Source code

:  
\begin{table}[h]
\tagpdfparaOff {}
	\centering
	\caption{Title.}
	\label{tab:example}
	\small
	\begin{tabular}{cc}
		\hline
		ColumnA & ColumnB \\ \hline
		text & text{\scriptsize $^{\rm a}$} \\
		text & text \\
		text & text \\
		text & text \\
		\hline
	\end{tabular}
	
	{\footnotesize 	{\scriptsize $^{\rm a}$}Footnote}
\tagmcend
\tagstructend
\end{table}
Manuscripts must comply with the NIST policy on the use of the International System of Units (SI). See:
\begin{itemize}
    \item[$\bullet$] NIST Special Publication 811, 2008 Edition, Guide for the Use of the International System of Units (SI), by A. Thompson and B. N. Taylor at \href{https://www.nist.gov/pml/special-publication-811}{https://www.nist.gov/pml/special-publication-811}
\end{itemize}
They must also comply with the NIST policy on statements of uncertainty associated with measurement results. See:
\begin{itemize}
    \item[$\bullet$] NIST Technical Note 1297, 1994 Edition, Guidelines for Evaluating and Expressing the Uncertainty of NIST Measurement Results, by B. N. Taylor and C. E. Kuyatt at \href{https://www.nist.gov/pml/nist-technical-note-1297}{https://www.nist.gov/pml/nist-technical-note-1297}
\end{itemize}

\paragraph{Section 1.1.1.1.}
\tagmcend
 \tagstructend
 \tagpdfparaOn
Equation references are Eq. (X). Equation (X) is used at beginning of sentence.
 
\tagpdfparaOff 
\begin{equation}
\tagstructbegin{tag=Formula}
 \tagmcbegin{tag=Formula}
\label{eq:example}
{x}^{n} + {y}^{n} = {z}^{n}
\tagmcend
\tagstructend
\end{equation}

» **Job**
Line by line, retype all of the entries.

» **Answer section**
Source code

:  
\begin{table}[h]
\tagpdfparaOff {}
	\centering
	\caption{Title.}
	\label{tab:example}
	\small
	\begin{tabular}{cc}
		\hline
		ColumnA & ColumnB \\ \hline
		text & text{\scriptsize $^{\rm a}$} \\
		text & text \\
		text & text \\
		text & text \\
		\hline
	\end{tabular}
	
	{\footnotesize 	{\scriptsize $^{\rm a}$}Footnote}
\tagmcend
\tagstructend
\end{table}
Manuscripts must comply with the NIST policy on the use of the International System of Units (SI). See:
\begin{itemize}
    \item[$\bullet$] NIST Special Publication 811, 2008 Edition, Guide for the Use of the International System of Units (SI), by A. Thompson and B. N. Taylor at \href{https://www.nist.gov/pml/special-publication-811}{https://www.nist.gov/pml/special-publication-811}
\end{itemize}
They must also comply with the NIST policy on statements of uncertainty associated with measurement results. See:
\begin{itemize}
    \item[$\bullet$] NIST Technical Note 1297, 1994 Edition, Guidelines for Evaluating and Expressing the Uncertainty of NIST Measurement Results, by B. N. Taylor and C. E. Kuyatt at \href{https://www.nist.gov/pml/nist-technical-note-1297}{https://www.nist.gov/pml/nist-technical-note-1297}
\end{itemize}

\paragraph{Section 1.1.1.1.}
\tagmcend
 \tagstructend
 \tagpdfparaOn
Equation references are Eq. (X). Equation (X) is used at beginning of sentence.
 
\tagpdfparaOff 
\begin{equation}
\tagstructbegin{tag=Formula}
 \tagmcbegin{tag=Formula}
\label{eq:example}
{x}^{n} + {y}^{n} = {z}^{n}
\tagmcend
\tagstructend
\end{equation}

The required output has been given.